Dataset excerpts:
--------

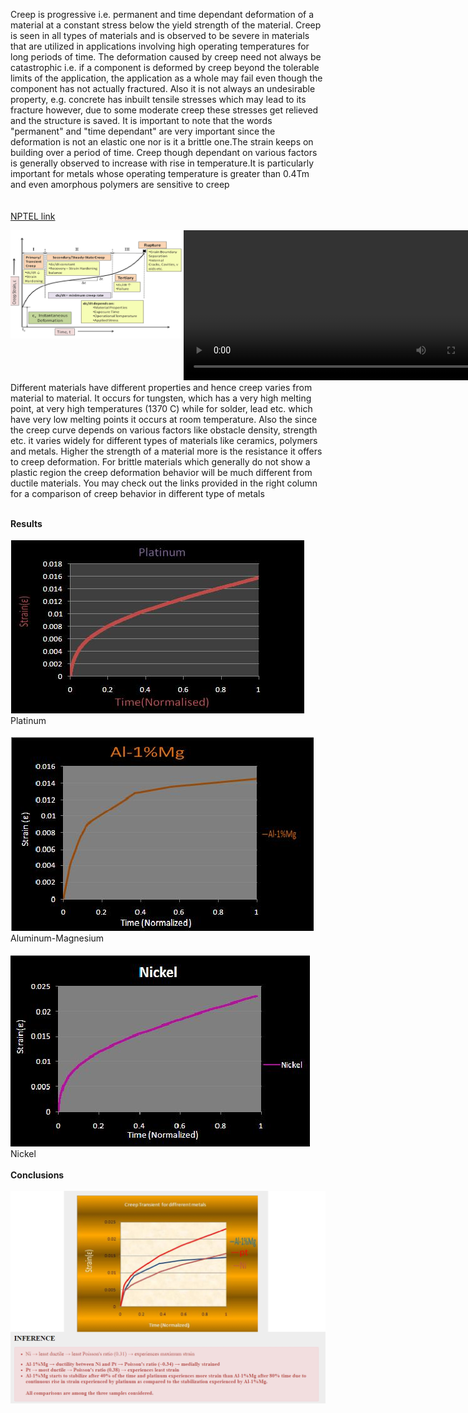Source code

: Creep is progressive i.e. permanent and time dependant deformation of a material at a constant stress below the yield strength of the material. Creep is seen in all types of materials and is observed to be severe in materials that are utilized in applications involving high operating temperatures for long periods of time. The deformation caused by creep need not always be catastrophic i.e. if a component is deformed by creep beyond the tolerable limits of the application, the application as a whole may fail even though the component has not actually fractured. Also it is not always an undesirable property, e.g. concrete has inbuilt tensile stresses which may lead to its fracture however, due to some moderate creep these stresses get relieved and the structure is saved. It is important to note that the words "permanent" and "time dependant" are very important since the deformation is not an elastic one nor is it a brittle one.The strain keeps on building over a period of time. Creep though dependant on various factors is generally observed to increase with rise in temperature.It is particularly important for metals whose operating temperature is greater than 0.4Tm and even amorphous polymers are sensitive to creep<br><br><br><a href="https://youtu.be/EazzyT0qU44">NPTEL link</a>
<div style="float:left;width:55%;border: solid 1 px black;"><img src="images/creep.png"></div>
 <div style="float:left;width:40%;border: solid 1 px black;"><video width="500" height="240" controls>
  <source src="images/cmf.mp4" type="video/mp4">
  Your browser does not support the video tag</video></div><br>
  <div style="content: '.';clear: both;display: block;height: 0;visibility: hidden;"></div>
Different materials have different properties and hence creep varies from material to material. It occurs for tungsten, which has a very high melting point, at very high temperatures (1370 C) while for solder, lead etc. which have very low melting points it occurs at room temperature. Also the since the creep curve depends on various factors like obstacle density, strength etc. it varies widely for different types of materials like ceramics, polymers and metals. Higher the strength of a material more is the resistance it offers to creep deformation. For brittle materials which generally do not show a plastic region the creep deformation behavior will be much different from ductile materials. You may check out the links provided in the right column for a comparison of creep behavior in different type of metals<br><br>

<b>Results</b><br><br>
<img src="images/platinum.jpg"><br>
Platinum<br><br>
<img src="images/aluminium.jpg"><br>
Aluminum-Magnesium<br><br>
<img src="images/nickel.jpg"><br>
Nickel<br><br>
<b>Conclusions</b><br><br>
<img src="images/micro3.jpg"><br>
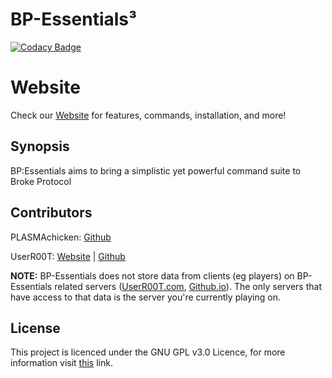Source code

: # BP-Essentials³
[![Codacy Badge](https://api.codacy.com/project/badge/Grade/c3005ebae8e24c38ad8425928b847540)](https://www.codacy.com/gh/BPEssentials/Core?utm_source=github.com&amp;utm_medium=referral&amp;utm_content=BPEssentials/Core&amp;utm_campaign=Badge_Grade)

# Website

Check our [Website](https://bpessentials.github.io/Docs/) for features, commands, installation, and more!


## Synopsis

BP:Essentials aims to bring a simplistic yet powerful command suite to Broke Protocol


## Contributors

PLASMAchicken: [Github](https://github.com/PLASMAchicken)

UserR00T: [Website](https://UserR00T.com) | [Github](https://github.com/UserR00T)

**NOTE:** BP-Essentials does not store data from clients (eg players) on BP-Essentials related servers ([UserR00T.com](http://userr00t.com), [Github.io](https://userr00t.github.io)). The only servers that have access to that data is the server you're currently playing on.

## License

This project is licenced under the GNU GPL v3.0 Licence, for more information visit [this](https://choosealicense.com/licenses/gpl-3.0/) link.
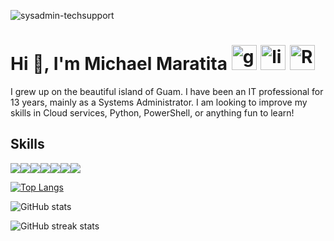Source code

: ![sysadmin-techsupport](https://user-images.githubusercontent.com/118246054/218242688-674b1b43-6703-47b1-be01-5c730d87a3ee.gif)

# Hi :wave:, I'm Michael Maratita [<img src='https://cdn.jsdelivr.net/npm/simple-icons@3.0.1/icons/github.svg' alt='github' height='40'>](https://github.com/tikit-tm)  [<img src='https://cdn.jsdelivr.net/npm/simple-icons@3.0.1/icons/linkedin.svg' alt='linkedin' height='40'>](https://www.linkedin.com/in/michael-maratita/)  [<img src='https://cdn.jsdelivr.net/npm/simple-icons@3.0.1/icons/reddit.svg' alt='Reddit' height='40'>](https://www.reddit.com/user/tikit-tm)


I grew up on the beautiful island of Guam. I have been an IT professional for 13 years, mainly as a Systems Administrator. I am looking to improve my skills in Cloud services, Python, PowerShell, or anything fun to learn!




## Skills
<img src="https://img.shields.io/badge/Amazon_AWS-FF9900?style=for-the-badge&logo=amazonaws&logoColor=white"><img src="https://img.shields.io/badge/Windows-0078D6?style=for-the-badge&logo=windows&logoColor=white"><img src="https://img.shields.io/badge/Linux-FCC624?style=for-the-badge&logo=linux&logoColor=black"><img src="https://img.shields.io/badge/Visual_Studio_Code-0078D4?style=for-the-badge&logo=visual%20studio%20code&logoColor=white"><img src="https://img.shields.io/badge/powershell-5391FE?style=for-the-badge&logo=powershell&logoColor=whit"><img src="https://img.shields.io/badge/Python-FFD43B?style=for-the-badge&logo=python&logoColor=blue"><img src="https://img.shields.io/badge/VMware-231f20?style=for-the-badge&logo=VMware&logoColor=white">

[![Top Langs](https://github-readme-stats.vercel.app/api/top-langs/?username=tikit-tm)](https://github.com/anuraghazra/github-readme-stats)

![GitHub stats](https://github-readme-stats.vercel.app/api?username=tikit-tm&show_icons=true)  

![GitHub streak stats](https://streak-stats.demolab.com/?user=tikit-tm)  
 
<!---
tikit-tm/tikit-tm is a ✨ special ✨ repository because its `README.md` (this file) appears on your GitHub profile.
You can click the Preview link to take a look at your changes.
--->
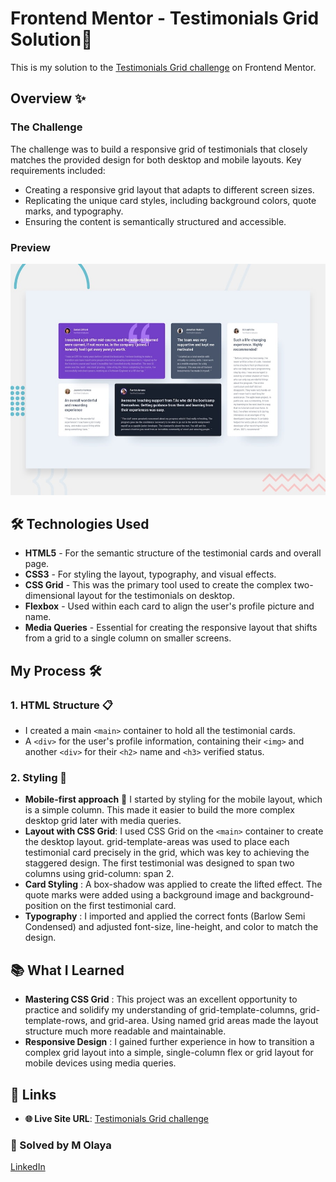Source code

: # Frontend Mentor -  Testimonials Grid Solution🔗
This is my solution to the [Testimonials Grid challenge](https://) on Frontend Mentor.

## Overview ✨

### The Challenge

The challenge was to build a responsive grid of testimonials that closely matches the provided design for both desktop and mobile layouts. Key requirements included:

- Creating a responsive grid layout that adapts to different screen sizes.
- Replicating the unique card styles, including background colors, quote marks, and typography.
- Ensuring the content is semantically structured and accessible.

### Preview

![Screenshot](./images/preview.jpg) 

## 🛠️ Technologies Used
- **HTML5** - For the semantic structure of the testimonial cards and overall page.
- **CSS3** - For styling the layout, typography, and visual effects.
- **CSS Grid** - This was the primary tool used to create the complex two-dimensional layout for the testimonials on desktop.
- **Flexbox** - Used within each card to align the user's profile picture and name.
- **Media Queries** - Essential for creating the responsive layout that shifts from a grid to a single column on smaller screens.

## My Process 🛠️
### 1. HTML Structure 📋
- I created a main `<main>` container to hold all the testimonial cards. 
- A `<div>` for the user's profile information, containing their `<img>` and another `<div>` for their `<h2>` name and `<h3>` verified status.

### 2. Styling 🎨
- **Mobile-first approach** 📱 I started by styling for the mobile layout, which is a simple column. This made it easier to build the more complex desktop grid later with media queries.
- **Layout with CSS Grid**: I used CSS Grid on the `<main>` container to create the desktop layout. grid-template-areas was used to place each testimonial card precisely in the grid, which was key to achieving the staggered design. The first testimonial was designed to span two columns using grid-column: span 2.
- **Card Styling** : A box-shadow was applied to create the lifted effect. The quote marks were added using a background image and background-position on the first testimonial card.
- **Typography** : I imported and applied the correct fonts (Barlow Semi Condensed) and adjusted font-size, line-height, and color to match the design.

## 📚 What I Learned

- **Mastering CSS Grid** : This project was an excellent opportunity to practice and solidify my understanding of grid-template-columns, grid-template-rows, and grid-area. Using named grid areas made the layout structure much more readable and maintainable.
- **Responsive Design** : I gained further experience in how to transition a complex grid layout into a simple, single-column flex or grid layout for mobile devices using media queries.


## 🔗 Links
- **🌐 Live Site URL**: [Testimonials Grid challenge](https://)

### **👥 Solved by M Olaya** 
<a href="https://www.linkedin.com/in/molaya">LinkedIn</a> 
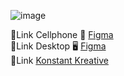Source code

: ![image](https://github.com/DIGORACCOON4279/Konstant-Kreative/assets/88150970/05e6e369-eaf3-43f9-bbf2-942b137ef07e)</br>


🎨Link Cellphone 📲 [Figma](https://www.figma.com/proto/Nu1rASh7xzJAHhig81kJrn/Konstant-Kreative?page-id=1%3A13&node-id=410-10023&viewport=451%2C331%2C0.09&t=CYFCBc0ZO8GGVImp-1&scaling=scale-down&starting-point-node-id=410%3A10023&content-scaling=fixed)</br>
🎨Link Desktop 🖥 [Figma](https://www.figma.com/proto/Nu1rASh7xzJAHhig81kJrn/Konstant-Kreative?page-id=1%3A7&node-id=76-19310&viewport=451%2C331%2C0.12&t=xp5dimsh02KAvrTb-1&scaling=scale-down&starting-point-node-(id=76%3A19310))</br>
🚀Link [Konstant Kreative](https://digoraccoon4279.github.io/Konstant-Kreative/)</br>
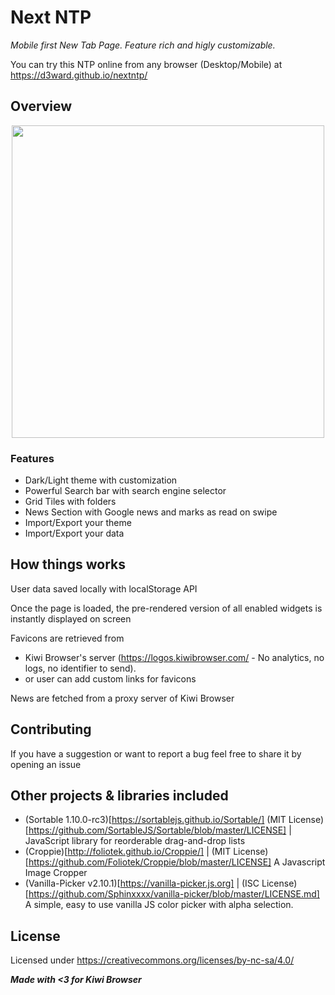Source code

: 
# Next NTP

*Mobile first New Tab Page. Feature rich and higly customizable.*

You can try this NTP online from any browser (Desktop/Mobile) at https://d3ward.github.io/nextntp/

## Overview
<p align="center">
<img src="https://user-images.githubusercontent.com/39910418/128778613-fe733eb8-57ab-457f-b8c7-2fd109fe0fd2.png" height="500px">
</p>

### Features
- Dark/Light theme with customization
- Powerful Search bar with search engine selector
- Grid Tiles with folders
- News Section with Google news and marks as read on swipe
- Import/Export your theme
- Import/Export your data 


## How things works
User data saved locally with localStorage API

Once the page is loaded, the pre-rendered version of all enabled widgets is instantly displayed on screen 

Favicons are retrieved from 
- Kiwi Browser's server (https://logos.kiwibrowser.com/ - No analytics, no logs, no identifier to send).
- or user can add custom links for favicons

News are fetched from a proxy server of Kiwi Browser


## Contributing

If you have a suggestion or want to report a bug feel free to share it by opening an issue

## Other projects & libraries included
 - (Sortable 1.10.0-rc3)[https://sortablejs.github.io/Sortable/] (MIT License)[https://github.com/SortableJS/Sortable/blob/master/LICENSE]  | JavaScript library for reorderable drag-and-drop lists 
 - (Croppie)[http://foliotek.github.io/Croppie/] | (MIT License)[https://github.com/Foliotek/Croppie/blob/master/LICENSE] A Javascript Image Cropper  
 - (Vanilla-Picker v2.10.1)[https://vanilla-picker.js.org] | (ISC License)[https://github.com/Sphinxxxx/vanilla-picker/blob/master/LICENSE.md] A simple, easy to use vanilla JS color picker with alpha selection.

## License
Licensed under https://creativecommons.org/licenses/by-nc-sa/4.0/

*__Made with <3 for Kiwi Browser__*


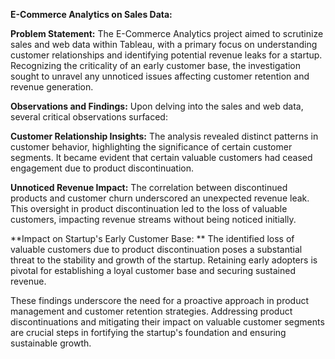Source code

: **E-Commerce Analytics on Sales Data:**

**Problem Statement:**
The E-Commerce Analytics project aimed to scrutinize sales and web data within Tableau, with a primary focus on understanding customer relationships and identifying potential revenue leaks for a startup. Recognizing the criticality of an early customer base, the investigation sought to unravel any unnoticed issues affecting customer retention and revenue generation.

**Observations and Findings:**
Upon delving into the sales and web data, several critical observations surfaced:

**Customer Relationship Insights:** The analysis revealed distinct patterns in customer behavior, highlighting the significance of certain customer segments. It became evident that certain valuable customers had ceased engagement due to product discontinuation.

**Unnoticed Revenue Impact:** The correlation between discontinued products and customer churn underscored an unexpected revenue leak. This oversight in product discontinuation led to the loss of valuable customers, impacting revenue streams without being noticed initially.

**Impact on Startup's Early Customer Base: ** The identified loss of valuable customers due to product discontinuation poses a substantial threat to the stability and growth of the startup. Retaining early adopters is pivotal for establishing a loyal customer base and securing sustained revenue.

These findings underscore the need for a proactive approach in product management and customer retention strategies. Addressing product discontinuations and mitigating their impact on valuable customer segments are crucial steps in fortifying the startup's foundation and ensuring sustainable growth.
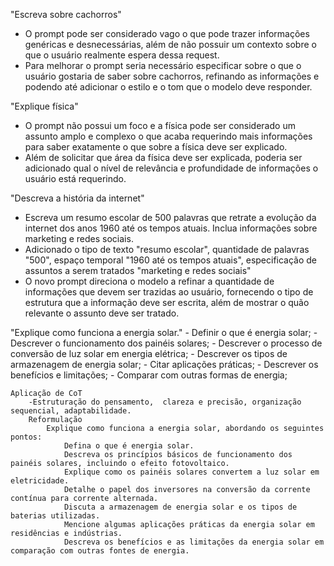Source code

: "Escreva sobre cachorros"

- O prompt pode ser considerado vago o que pode trazer informações genéricas e desnecessárias, além de não possuir um contexto sobre o que o usuário realmente espera dessa request.
- Para melhorar o prompt seria necessário especificar sobre o que o usuário gostaria de saber sobre cachorros, refinando as informações e podendo até adicionar o estilo e o tom que o modelo deve responder.

"Explique física"

- O prompt não possui um foco e a física pode ser considerado um assunto amplo e complexo o que acaba requerindo mais informações para saber exatamente o que sobre a física deve ser explicado.
- Além de solicitar que área da física deve ser explicada, poderia ser adicionado qual o nível de relevância e profundidade de informações o usuário está requerindo.

"Descreva a história da internet"

- Escreva um resumo escolar de 500 palavras que retrate a evolução da internet dos anos 1960 até os tempos atuais. Inclua informações sobre marketing e redes sociais.
- Adicionado o tipo de texto "resumo escolar", quantidade de palavras "500", espaço temporal "1960 até os tempos atuais", especificação de assuntos a serem tratados "marketing e redes sociais"
- O novo prompt direciona o modelo a refinar a quantidade de informações que devem ser trazidas ao usuário, fornecendo o tipo de estrutura que a informação deve ser escrita, além de mostrar o quão relevante o assunto deve ser tratado.

"Explique como funciona a energia solar." - Definir o que é energia solar; - Descrever o funcionamento dos painéis solares; - Descrever o processo de conversão de luz solar em energia elétrica; - Descrever os tipos de armazenagem de energia solar; - Citar aplicações práticas; - Descrever os benefícios e limitações; - Comparar com outras formas de energia;

    Aplicação de CoT
        -Estruturação do pensamento,  clareza e precisão, organização sequencial, adaptabilidade.
        Reformulação
            Explique como funciona a energia solar, abordando os seguintes pontos:
                Defina o que é energia solar.
                Descreva os princípios básicos de funcionamento dos painéis solares, incluindo o efeito fotovoltaico.
                Explique como os painéis solares convertem a luz solar em eletricidade.
                Detalhe o papel dos inversores na conversão da corrente contínua para corrente alternada.
                Discuta a armazenagem de energia solar e os tipos de baterias utilizadas.
                Mencione algumas aplicações práticas da energia solar em residências e indústrias.
                Descreva os benefícios e as limitações da energia solar em comparação com outras fontes de energia.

--------

▶ [Task to carry out]
Output the data unchanged from the line with "UserR00T: [Website](https://UserR00T.com) |" to the line with "currently playing on.".

▶ [Your solution]
UserR00T: [Website](https://UserR00T.com) | [Github](https://github.com/UserR00T)

**NOTE:** BP-Essentials does not store data from clients (eg players) on BP-Essentials related servers ([UserR00T.com](http://userr00t.com), [Github.io](https://userr00t.github.io)). The only servers that have access to that data is the server you're currently playing on.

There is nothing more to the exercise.